Nicht mehr Betten zählen, sondern die Qualität
Der neue Krankenhausplan für NRW orientiert sich nicht mehr an der Bettenzahl, sondern am Bedarf und an Qualitätsvorgaben. Für jede Leistungsgruppe wurde der Bedarf ermittelt und den Anträgen der Krankenhäuser gegenübergestellt. Insgesamt wurden nach Angaben des Ministeriums rund 6.200 Einzelentscheide getroffen.
Durch Konzentration und Spezialisierung will Laumann sicherstellen, dass Patienten die bestmögliche Versorgung erhalten. Damit solle dem "ruinösen Wettbewerb" der Krankenhäuser um Fallzahlen und Personal entgegengewirkt werden, sagte er. Patienten sollten sicher sein, dass sie in einem Krankenhaus versorgt werden, das auf den jeweiligen Eingriff gut vorbereitet sei und über ausreichend Erfahrung verfüge. Er sei sich sicher, dass die neue Planung ein "Beitrag zur Stabilisierung der Krankenhauslandschaft" sei. Die Kliniken müssten aber auch ihre wirtschaftliche Grundlage behalten
Keine Abstriche bei Notfallversorgung
Gleichzeitig soll eine ortsnahe Notfallversorgung erhalten bleiben. So muss ein Krankenhaus mit internistischer und chirurgischer Versorgung für 90 Prozent der Bevölkerung innerhalb von 20 Autominuten erreichbar sein.
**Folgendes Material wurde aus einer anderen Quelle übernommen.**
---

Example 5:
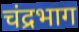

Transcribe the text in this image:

चंद्रभाग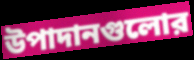
উপাদানগুলোর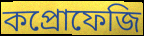
কপ্রোফেজি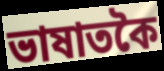
ভাষাতকৈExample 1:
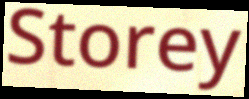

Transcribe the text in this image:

Storey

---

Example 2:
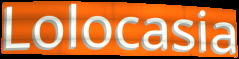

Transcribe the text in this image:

Lolocasia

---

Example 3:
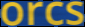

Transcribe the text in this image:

orcs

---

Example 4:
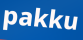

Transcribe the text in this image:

pakku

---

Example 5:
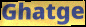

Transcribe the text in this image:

Ghatge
Intensivmedizin muss flächendeckend vorgehalten werden. "Auch in ländlichen Regionen wird es weiterhin eine flächendeckende Versorgung geben", sagte Laumann. Auf dem Land sei aber auch die Überversorgung nicht so groß wie in den großen Städten.
Milliarden für die Umsetzung der Reform
Für die Umsetzung des Krankenhausplans stehen 2,5 Milliarden Euro zur Verfügung. Die Mittel werden je nach Baufortschritt bis zum Jahr 2030 ausgezahlt. Die ersten Förderbescheide über fast 410 Millionen Euro wurden bereits an acht NRW-Krankenhäuser überreicht.
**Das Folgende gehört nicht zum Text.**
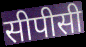
सीपीसीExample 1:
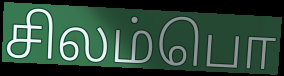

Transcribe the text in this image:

சிலம்பொ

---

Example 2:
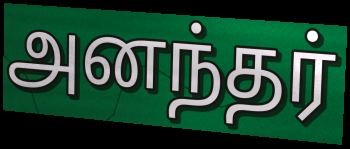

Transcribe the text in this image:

அனந்தர்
Die Krankenhausgesellschaft KGNW, Kassen, Ärzte- und Pflegekammern stehen hinter der seit vielen Jahren geplanten Reform. Jedoch warnte KGNW-Vizepräsident Sascha Klein auch vor möglichen Schließungen. Für manche Kliniken bedeute die Umsetzung des Krankenhausplans, dass sie Abteilungen verlören und möglicherweise Standorte schließen müssten. Notwendig seien flexible Antworten, wenn ein Krankenhaus in eine wirtschaftliche Schieflage gerate.
13 Kliniken in Insolvenzverfahren
In NRW befinden sich nach Angaben Kleins derzeit 13 Kliniken in Insolvenzverfahren. Das habe aber vor allem der für die Finanzierung der Betriebskosten zuständige Bund zu verantworten, weil er die Inflation nicht berücksichtige. "Das kann auch eine Landeskrankenhausplanung nicht ausbügeln." Auch Minister Laumann rechnet nicht mit Insolvenzen aufgrund des neuen NRW-Krankenhausplans, wohl aber mit Klagen einzelner Kliniken gegen ihre Feststellungsbescheide.
Die SPD-Opposition forderte ab 2025 jährlich zwei Milliarden Euro mehr für die Krankenhäuser statt der vorgesehenen 350 Millionen. Die Kliniken seien seit Jahren chronisch unterfinanziert. Der Investitionsstau liege in NRW mittlerweile bei rund 17 Milliarden Euro.